--- Data supplied Enclosed Below ---

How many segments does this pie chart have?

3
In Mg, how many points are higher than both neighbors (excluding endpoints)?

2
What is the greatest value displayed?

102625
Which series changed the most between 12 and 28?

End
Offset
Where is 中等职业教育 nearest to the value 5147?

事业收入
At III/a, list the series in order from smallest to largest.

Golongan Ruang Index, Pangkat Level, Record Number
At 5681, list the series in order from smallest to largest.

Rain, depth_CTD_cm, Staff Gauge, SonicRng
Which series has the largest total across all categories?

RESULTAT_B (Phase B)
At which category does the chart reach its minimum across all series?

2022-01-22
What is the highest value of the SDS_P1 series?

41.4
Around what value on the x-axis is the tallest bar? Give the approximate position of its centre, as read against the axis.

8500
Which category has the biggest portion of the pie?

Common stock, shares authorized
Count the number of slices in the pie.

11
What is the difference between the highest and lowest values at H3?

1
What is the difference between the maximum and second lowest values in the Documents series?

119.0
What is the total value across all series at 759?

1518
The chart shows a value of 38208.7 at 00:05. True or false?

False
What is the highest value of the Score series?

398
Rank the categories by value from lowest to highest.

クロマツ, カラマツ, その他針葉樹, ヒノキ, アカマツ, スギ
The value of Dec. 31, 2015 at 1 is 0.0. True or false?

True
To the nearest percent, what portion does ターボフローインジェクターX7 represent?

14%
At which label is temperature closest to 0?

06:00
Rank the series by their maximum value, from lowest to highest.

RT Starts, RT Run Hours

--- End of Enclosed Data supplied ---

*What you are asked to do*. Repeat all the items above word for word, in the same order and with the same line breaks.

*Task answer*.
How many segments does this pie chart have?

3
In Mg, how many points are higher than both neighbors (excluding endpoints)?

2
What is the greatest value displayed?

102625
Which series changed the most between 12 and 28?

End
Offset
Where is 中等职业教育 nearest to the value 5147?

事业收入
At III/a, list the series in order from smallest to largest.

Golongan Ruang Index, Pangkat Level, Record Number
At 5681, list the series in order from smallest to largest.

Rain, depth_CTD_cm, Staff Gauge, SonicRng
Which series has the largest total across all categories?

RESULTAT_B (Phase B)
At which category does the chart reach its minimum across all series?

2022-01-22
What is the highest value of the SDS_P1 series?

41.4
Around what value on the x-axis is the tallest bar? Give the approximate position of its centre, as read against the axis.

8500
Which category has the biggest portion of the pie?

Common stock, shares authorized
Count the number of slices in the pie.

11
What is the difference between the highest and lowest values at H3?

1
What is the difference between the maximum and second lowest values in the Documents series?

119.0
What is the total value across all series at 759?

1518
The chart shows a value of 38208.7 at 00:05. True or false?

False
What is the highest value of the Score series?

398
Rank the categories by value from lowest to highest.

クロマツ, カラマツ, その他針葉樹, ヒノキ, アカマツ, スギ
The value of Dec. 31, 2015 at 1 is 0.0. True or false?

True
To the nearest percent, what portion does ターボフローインジェクターX7 represent?

14%
At which label is temperature closest to 0?

06:00
Rank the series by their maximum value, from lowest to highest.

RT Starts, RT Run Hours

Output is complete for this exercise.